Tugas Tertulis 1
Jawab pertanyaan berikut berdasarkan teks tentang individu.
(a) Apa arti kata individu menurut teks itu?
(b) Menurut Kiergaard, individu identik dengan apa?
(c) Menurut Adler, apa yang menjadi pusat kepribadian?
Tugas Tertulis 2
Teruskan teks tentang individu dari kalimat terakhirnya.

Individu berasal dari kata in-dividere atau individu yang berarti tidak dapat dibagi-bagi atau dengan kata lain bagi manusia yang berdiri sendiri atau manusia perorangan. Kiergaard (Abidin, 2000) berpendapat bahwa manusia pada prinsipnya adalah individu, dan individu adalah identik dengan kebebasan. Setiap individu menciptakan diri dan dunianya melalui suatu pilihan bebas, yang dipilih dan diputuskan sendiri oleh individu itu sendiri. 

Gerungan (1980) berpendapat bahwa manusia merupakan makluk individual, tidak hanya dalam arti makluk keseluruhan jiwa raga, melainkan juga dalam arti bahwa tiap-tiap orang merupakan individu yang unik menurut corak kepribadiannya, termasuk keahlian-keahliannya dan juga kelemahan-kelemahan yang melekat pada individu.

Adler (Hall dan Lidzey, 1993) berpendapat bahwa setiap individu merupakan konfigurasi unik dari motif-motif, sifat-sifat, minat-minatdan nilai-nilai. Setiap perbuatan yang dilakukan individu membawa corak khas gaya hidupnya sendiri. Adler memandang bahwa kesadaran individu sebagai pusat kepribadian yang menyebabkan individu menjadi perintis perkembangan psikologi yang berprinsip pada ego. Manusia adalah makluk sadar, mereka biasanya sadar akan alasan-alasan tingkah laku mereka. Mereka sadar akan inferioritas-inferioritas  mereka, dan sadar akan tujuan-tujuan yang mereka perjuangkan.

Catatan Data
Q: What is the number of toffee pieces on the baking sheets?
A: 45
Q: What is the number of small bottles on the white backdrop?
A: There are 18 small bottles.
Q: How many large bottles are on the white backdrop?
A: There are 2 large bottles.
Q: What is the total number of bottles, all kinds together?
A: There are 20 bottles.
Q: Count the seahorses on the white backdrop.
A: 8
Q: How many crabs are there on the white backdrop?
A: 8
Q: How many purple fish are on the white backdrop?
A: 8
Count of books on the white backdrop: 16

--

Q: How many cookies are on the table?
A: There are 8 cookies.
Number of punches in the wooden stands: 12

Jawaban Benar 1
(a) Tidak dapat dibagi-bagi.
(b) Kebebasan.
(c) Kesadaran individu.

Jawaban Benar 2
Lebih dari itu, Adler memandang manusia sebagai individu yang sadar akan dirinya sendiri dan mampu merencanakan serta membimbing perbuatan-perbuatannya dan menyadari sepenuhnya arti dari perbuatan-perbuatan itu bagi aktualisasi dirinya. 

 

 

Manusia sebagai makhluk sosial

 

Sebagai makhluk individu manusia juga tidak mampu hidup sendiri.  Individu juga harus hidup bermasyarakat. Salah satu bentuk manifestasi dari kecenderungan naluriah manusia sebagai makhluk sosial dengan adanya yang biasa disebut faktor-faktor psikologiis dengan nama interaksi sosial, Manusia sebagai makhluk sosial, artinya manusia hanya akan menjadi apa dan siapa bergantung ia bergaul dengan siapa. Manusia tidak bisa hidup sendirian, sebab jika hanya sendirian ia tidak “menjadi” manusia.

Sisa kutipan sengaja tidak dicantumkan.